__Raw data__

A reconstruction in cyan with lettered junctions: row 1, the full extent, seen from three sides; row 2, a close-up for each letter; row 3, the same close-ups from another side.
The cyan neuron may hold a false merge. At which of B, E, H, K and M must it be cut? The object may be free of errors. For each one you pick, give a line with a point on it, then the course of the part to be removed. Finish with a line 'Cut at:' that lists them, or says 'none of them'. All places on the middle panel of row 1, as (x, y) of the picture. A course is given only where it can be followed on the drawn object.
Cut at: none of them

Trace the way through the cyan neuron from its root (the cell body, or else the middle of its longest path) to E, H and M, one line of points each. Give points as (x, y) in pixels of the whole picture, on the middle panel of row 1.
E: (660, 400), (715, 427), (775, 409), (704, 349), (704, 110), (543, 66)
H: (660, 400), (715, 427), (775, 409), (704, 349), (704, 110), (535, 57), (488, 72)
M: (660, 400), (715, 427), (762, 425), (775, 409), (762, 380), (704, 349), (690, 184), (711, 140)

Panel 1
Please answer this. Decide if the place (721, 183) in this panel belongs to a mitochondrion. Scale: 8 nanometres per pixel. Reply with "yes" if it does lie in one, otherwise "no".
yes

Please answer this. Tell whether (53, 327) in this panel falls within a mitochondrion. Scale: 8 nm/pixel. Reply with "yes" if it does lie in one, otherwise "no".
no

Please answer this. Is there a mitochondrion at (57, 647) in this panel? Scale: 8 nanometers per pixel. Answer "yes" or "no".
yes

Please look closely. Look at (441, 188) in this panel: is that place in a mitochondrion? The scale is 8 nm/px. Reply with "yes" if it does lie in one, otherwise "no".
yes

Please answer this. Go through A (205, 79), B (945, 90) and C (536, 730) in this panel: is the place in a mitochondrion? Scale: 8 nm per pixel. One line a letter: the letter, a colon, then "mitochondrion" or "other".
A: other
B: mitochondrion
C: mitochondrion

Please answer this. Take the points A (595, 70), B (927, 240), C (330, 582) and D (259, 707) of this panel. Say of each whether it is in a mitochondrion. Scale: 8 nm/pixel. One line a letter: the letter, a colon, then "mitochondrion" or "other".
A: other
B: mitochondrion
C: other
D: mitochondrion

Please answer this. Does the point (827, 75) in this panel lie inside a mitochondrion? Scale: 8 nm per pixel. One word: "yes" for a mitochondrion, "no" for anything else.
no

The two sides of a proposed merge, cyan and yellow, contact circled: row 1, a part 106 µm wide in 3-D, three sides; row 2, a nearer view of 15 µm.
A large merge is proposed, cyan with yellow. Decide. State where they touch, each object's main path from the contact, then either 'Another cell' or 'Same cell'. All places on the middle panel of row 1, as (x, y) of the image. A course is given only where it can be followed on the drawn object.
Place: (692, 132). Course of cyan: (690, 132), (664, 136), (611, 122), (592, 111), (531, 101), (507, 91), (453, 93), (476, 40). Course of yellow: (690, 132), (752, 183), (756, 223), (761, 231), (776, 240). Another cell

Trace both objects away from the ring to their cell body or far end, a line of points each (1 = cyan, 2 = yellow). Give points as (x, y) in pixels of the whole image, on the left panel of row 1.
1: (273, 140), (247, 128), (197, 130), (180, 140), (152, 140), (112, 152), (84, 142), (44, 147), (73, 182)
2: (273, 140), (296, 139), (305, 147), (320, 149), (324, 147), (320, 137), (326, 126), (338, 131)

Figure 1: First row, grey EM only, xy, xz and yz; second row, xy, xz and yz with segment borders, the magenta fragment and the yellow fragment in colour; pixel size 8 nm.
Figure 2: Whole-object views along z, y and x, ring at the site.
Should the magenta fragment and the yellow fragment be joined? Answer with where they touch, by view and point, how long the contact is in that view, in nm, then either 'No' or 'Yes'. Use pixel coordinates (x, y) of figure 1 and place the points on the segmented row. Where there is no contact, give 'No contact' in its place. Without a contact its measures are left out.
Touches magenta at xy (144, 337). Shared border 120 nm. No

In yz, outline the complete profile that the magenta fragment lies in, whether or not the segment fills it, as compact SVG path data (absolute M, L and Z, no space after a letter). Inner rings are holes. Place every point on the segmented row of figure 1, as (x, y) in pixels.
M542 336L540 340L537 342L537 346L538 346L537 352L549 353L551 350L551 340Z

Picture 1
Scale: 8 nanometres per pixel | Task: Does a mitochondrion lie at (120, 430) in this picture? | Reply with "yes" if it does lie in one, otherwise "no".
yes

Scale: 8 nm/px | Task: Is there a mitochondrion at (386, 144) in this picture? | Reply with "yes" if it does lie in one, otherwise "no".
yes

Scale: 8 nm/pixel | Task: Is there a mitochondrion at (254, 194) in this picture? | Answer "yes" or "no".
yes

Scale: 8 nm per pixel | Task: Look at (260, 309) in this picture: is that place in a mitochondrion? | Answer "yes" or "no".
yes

__Prompt__
Reproduce the records above exactly, character for character.

__Finished task__
A reconstruction in cyan with lettered junctions: row 1, the full extent, seen from three sides; row 2, a close-up for each letter; row 3, the same close-ups from another side.
The cyan neuron may hold a false merge. At which of B, E, H, K and M must it be cut? The object may be free of errors. For each one you pick, give a line with a point on it, then the course of the part to be removed. Finish with a line 'Cut at:' that lists them, or says 'none of them'. All places on the middle panel of row 1, as (x, y) of the picture. A course is given only where it can be followed on the drawn object.
Cut at: none of them

Trace the way through the cyan neuron from its root (the cell body, or else the middle of its longest path) to E, H and M, one line of points each. Give points as (x, y) in pixels of the whole picture, on the middle panel of row 1.
E: (660, 400), (715, 427), (775, 409), (704, 349), (704, 110), (543, 66)
H: (660, 400), (715, 427), (775, 409), (704, 349), (704, 110), (535, 57), (488, 72)
M: (660, 400), (715, 427), (762, 425), (775, 409), (762, 380), (704, 349), (690, 184), (711, 140)

Panel 1
Please answer this. Decide if the place (721, 183) in this panel belongs to a mitochondrion. Scale: 8 nanometres per pixel. Reply with "yes" if it does lie in one, otherwise "no".
yes

Please answer this. Tell whether (53, 327) in this panel falls within a mitochondrion. Scale: 8 nm/pixel. Reply with "yes" if it does lie in one, otherwise "no".
no

Please answer this. Is there a mitochondrion at (57, 647) in this panel? Scale: 8 nanometers per pixel. Answer "yes" or "no".
yes

Please look closely. Look at (441, 188) in this panel: is that place in a mitochondrion? The scale is 8 nm/px. Reply with "yes" if it does lie in one, otherwise "no".
yes

Please answer this. Go through A (205, 79), B (945, 90) and C (536, 730) in this panel: is the place in a mitochondrion? Scale: 8 nm per pixel. One line a letter: the letter, a colon, then "mitochondrion" or "other".
A: other
B: mitochondrion
C: mitochondrion

Please answer this. Take the points A (595, 70), B (927, 240), C (330, 582) and D (259, 707) of this panel. Say of each whether it is in a mitochondrion. Scale: 8 nm/pixel. One line a letter: the letter, a colon, then "mitochondrion" or "other".
A: other
B: mitochondrion
C: other
D: mitochondrion

Please answer this. Does the point (827, 75) in this panel lie inside a mitochondrion? Scale: 8 nm per pixel. One word: "yes" for a mitochondrion, "no" for anything else.
no

The two sides of a proposed merge, cyan and yellow, contact circled: row 1, a part 106 µm wide in 3-D, three sides; row 2, a nearer view of 15 µm.
A large merge is proposed, cyan with yellow. Decide. State where they touch, each object's main path from the contact, then either 'Another cell' or 'Same cell'. All places on the middle panel of row 1, as (x, y) of the image. A course is given only where it can be followed on the drawn object.
Place: (692, 132). Course of cyan: (690, 132), (664, 136), (611, 122), (592, 111), (531, 101), (507, 91), (453, 93), (476, 40). Course of yellow: (690, 132), (752, 183), (756, 223), (761, 231), (776, 240). Another cell

Trace both objects away from the ring to their cell body or far end, a line of points each (1 = cyan, 2 = yellow). Give points as (x, y) in pixels of the whole image, on the left panel of row 1.
1: (273, 140), (247, 128), (197, 130), (180, 140), (152, 140), (112, 152), (84, 142), (44, 147), (73, 182)
2: (273, 140), (296, 139), (305, 147), (320, 149), (324, 147), (320, 137), (326, 126), (338, 131)

Figure 1: First row, grey EM only, xy, xz and yz; second row, xy, xz and yz with segment borders, the magenta fragment and the yellow fragment in colour; pixel size 8 nm.
Figure 2: Whole-object views along z, y and x, ring at the site.
Should the magenta fragment and the yellow fragment be joined? Answer with where they touch, by view and point, how long the contact is in that view, in nm, then either 'No' or 'Yes'. Use pixel coordinates (x, y) of figure 1 and place the points on the segmented row. Where there is no contact, give 'No contact' in its place. Without a contact its measures are left out.
Touches magenta at xy (144, 337). Shared border 120 nm. No

In yz, outline the complete profile that the magenta fragment lies in, whether or not the segment fills it, as compact SVG path data (absolute M, L and Z, no space after a letter). Inner rings are holes. Place every point on the segmented row of figure 1, as (x, y) in pixels.
M542 336L540 340L537 342L537 346L538 346L537 352L549 353L551 350L551 340Z

Picture 1
Scale: 8 nanometres per pixel | Task: Does a mitochondrion lie at (120, 430) in this picture? | Reply with "yes" if it does lie in one, otherwise "no".
yes

Scale: 8 nm/px | Task: Is there a mitochondrion at (386, 144) in this picture? | Reply with "yes" if it does lie in one, otherwise "no".
yes

Scale: 8 nm/pixel | Task: Is there a mitochondrion at (254, 194) in this picture? | Answer "yes" or "no".
yes

Scale: 8 nm per pixel | Task: Look at (260, 309) in this picture: is that place in a mitochondrion? | Answer "yes" or "no".
yes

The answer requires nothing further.